(Pixel coordinate listings)
*-*-*

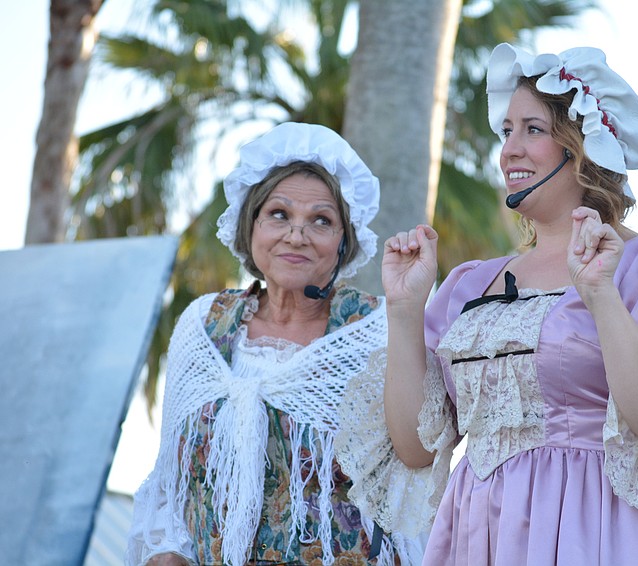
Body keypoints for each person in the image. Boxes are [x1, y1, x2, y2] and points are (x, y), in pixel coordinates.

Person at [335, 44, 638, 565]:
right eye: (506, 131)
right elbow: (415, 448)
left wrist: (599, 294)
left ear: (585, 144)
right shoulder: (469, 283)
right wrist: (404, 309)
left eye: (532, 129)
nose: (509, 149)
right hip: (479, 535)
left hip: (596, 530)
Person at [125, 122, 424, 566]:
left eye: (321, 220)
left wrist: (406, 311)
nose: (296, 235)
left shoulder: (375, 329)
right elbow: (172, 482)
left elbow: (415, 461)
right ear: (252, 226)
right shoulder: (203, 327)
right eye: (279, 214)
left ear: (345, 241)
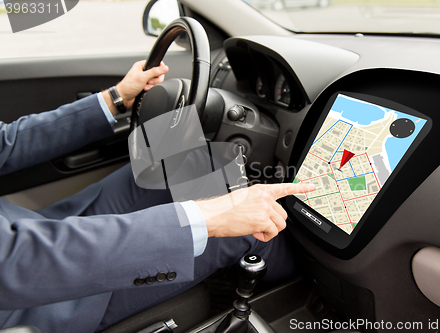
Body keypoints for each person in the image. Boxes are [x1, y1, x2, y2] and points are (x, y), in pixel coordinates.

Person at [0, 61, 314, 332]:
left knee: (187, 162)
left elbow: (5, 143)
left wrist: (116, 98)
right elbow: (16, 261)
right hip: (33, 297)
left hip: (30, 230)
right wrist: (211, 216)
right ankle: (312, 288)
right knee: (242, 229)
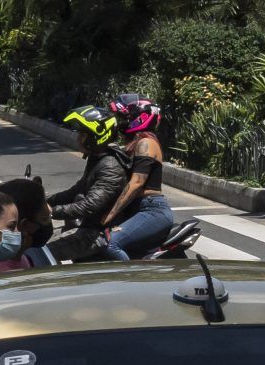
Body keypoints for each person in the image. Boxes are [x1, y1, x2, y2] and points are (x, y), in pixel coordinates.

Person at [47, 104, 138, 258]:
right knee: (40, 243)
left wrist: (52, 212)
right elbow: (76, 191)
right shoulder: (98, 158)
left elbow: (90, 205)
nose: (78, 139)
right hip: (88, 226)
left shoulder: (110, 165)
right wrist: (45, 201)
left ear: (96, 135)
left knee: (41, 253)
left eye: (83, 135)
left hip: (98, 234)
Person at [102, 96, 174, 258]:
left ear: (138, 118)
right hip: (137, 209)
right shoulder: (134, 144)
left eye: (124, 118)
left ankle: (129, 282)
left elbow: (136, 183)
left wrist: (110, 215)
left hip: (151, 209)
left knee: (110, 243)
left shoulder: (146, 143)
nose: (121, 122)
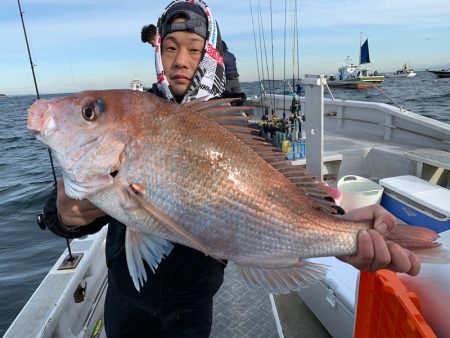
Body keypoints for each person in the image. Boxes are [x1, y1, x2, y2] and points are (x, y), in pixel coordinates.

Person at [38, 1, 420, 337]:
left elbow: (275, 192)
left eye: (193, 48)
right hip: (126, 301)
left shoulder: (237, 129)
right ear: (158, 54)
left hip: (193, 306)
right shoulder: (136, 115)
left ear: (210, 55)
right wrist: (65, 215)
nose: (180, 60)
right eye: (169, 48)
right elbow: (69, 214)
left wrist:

*-*-*

Could you copy the lines above exactly and skip the images?

Body keypoints for each person in the image. Boxes are [x1, y1, x2, y2] and points are (x, y), in pixel coordinates.

Person at [335, 44, 638, 565]:
right eye: (506, 131)
right elbow: (415, 448)
left wrist: (599, 294)
left ear: (585, 144)
right shoulder: (469, 283)
right wrist: (404, 309)
left eye: (532, 129)
nose: (509, 149)
right hip: (479, 535)
left hip: (596, 530)
Person at [125, 122, 424, 566]:
left eye: (321, 220)
left wrist: (406, 311)
nose: (296, 235)
left shoulder: (375, 329)
right elbow: (172, 482)
left elbow: (415, 461)
right ear: (252, 226)
right shoulder: (203, 327)
right eye: (279, 214)
left ear: (345, 241)
Body keypoints for each person in the image. Boxes are [x1, y1, x2, y2] and points are (x, y), in pixel coordinates.

Person at [0, 61, 314, 332]:
left knee: (187, 162)
left elbow: (5, 143)
left wrist: (116, 98)
right elbow: (16, 261)
right hip: (33, 297)
left hip: (30, 230)
right wrist: (211, 216)
right ankle: (312, 288)
right knee: (242, 229)
Body keypoints for each person in the image. Boxes are [x1, y1, x2, y2] and points are (x, y), in pixel coordinates.

Person at [47, 104, 138, 258]:
right knee: (40, 243)
left wrist: (52, 212)
right elbow: (76, 191)
right shoulder: (98, 158)
left elbow: (90, 205)
nose: (78, 139)
right hip: (88, 226)
left shoulder: (110, 165)
right wrist: (45, 201)
left ear: (96, 135)
left knee: (41, 253)
left eye: (83, 135)
left hip: (98, 234)
Person at [102, 96, 174, 258]:
left ear: (138, 118)
right hip: (137, 209)
right shoulder: (134, 144)
left eye: (124, 118)
left ankle: (129, 282)
left elbow: (136, 183)
left wrist: (110, 215)
left hip: (151, 209)
left knee: (110, 243)
left shoulder: (146, 143)
nose: (121, 122)
Body keypoints for each person in the image. Boxes are [x1, y1, x2, y2] and points are (x, y), in pixel coordinates.

Person at [38, 1, 420, 337]:
left elbow: (275, 192)
left eye: (193, 48)
right hip: (126, 301)
left shoulder: (237, 129)
right ear: (158, 54)
left hip: (193, 306)
right shoulder: (136, 115)
left ear: (210, 55)
right wrist: (65, 215)
nose: (180, 60)
right eye: (169, 48)
right elbow: (69, 214)
left wrist:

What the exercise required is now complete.